AnOther has found an infinitely chic way to save, going back to (admittedly gold plated) basics with this Oversized Piggy Bank by Harry Allen, chosen by Avenue 32’s editorial assistant Monica Ainley, and winner of the Most Loved vote...

All this talk of credit crunches, frugality and belt tightening makes monitoring our finances, especially with the excesses of the festive period nearly upon us, a gloomy necessity. However, for those who wish to banish the banality of monitoring the savings account or scouring the supermarket for BOGOFs, AnOther has found an infinitely chic way to save, going back to (admittedly gold plated) basics with this Oversized Piggy Bank by Harry Allen, chosen by Avenue 32’s editorial assistant Monica Ainley, and winner of the Most Loved vote.

The history of the Piggy Bank as a saving device is uncertain, but it is thought that it derived its name from “pygg”, an orange clay used to make salt jars in the Middle Ages. Long after clay was dropped in favour of ceramic, pygg jars retained their name, a name that also clung to the impregnable money pots that needed to be broken to gain access to the cash within. The porcine shape remained as pigs were thought to bring luck and good fortune, with their ahh factor outweighing the destructive urges of impecunious souls with baseball bats. Today pigs are a prevalent cultural phenomenon across art, film, TV and literature: Warhol painted them in garish technicolour, George Orwell made them the key protagonists in his political fable Animal Farm, Warner Brothers touched hearts the world over with the stammering charms of Porky Pig, and there are few who haven’t been seduced by the spangled stage costumes, long eyelashes and steely will of Kermit’s diva girlfriend Miss Piggy.

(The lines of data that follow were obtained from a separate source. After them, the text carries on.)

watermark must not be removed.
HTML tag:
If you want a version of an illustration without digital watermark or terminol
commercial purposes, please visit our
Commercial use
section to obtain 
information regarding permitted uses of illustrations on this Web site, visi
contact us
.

"The porcine shape remained as pigs were thought to bring luck and good fortune, with their ahh factor outweighing the destructive urges of impecunious souls with baseball bats."

As Christmas beckons, with the delicious prospect of pigs-in-blankets and more dubious promise of financial extravagance, we ask avowed pig-fancier Ainley for her money saving tips, find out who she considers to be her porcine alter-ego and concede that her pet pig would be infinitely more glamorous, at least in name, than ours.

Why did you choose to Love this piggy bank?
To save his bacon.

If you owned it, where would you keep it?
Away from the neighhhh-bours.

Who is your favourite porcine character in art/film/literature?
Snowball from Animal Farm did have a way with words.

Babe, Miss Piggy, Piglet, Empress of Blandings or Circe's swine?
Right now I am aspiring to Babe: Pig in the City but in reality it’s more of a Piglet seduced by Circe’s swine situation.

If you owned a pig, what would you call it?
Dita von Teese.

Do you have a money box?
No, only an Avenue 32 shoe box.

What's your best money saving tip?
Where there’s muck there’s brass.

Aesthetically, what's your favourite currency in the world?
Aesthetically I don’t deal in currency but I live for trading stock.

What are you looking forward to about winter?
Truffle hunting.

What was the last thing you bought?
I wish it was this amazing talon ring by Duffy. But in fact it was a pack of Percy Pigs. They remind me of my Mum.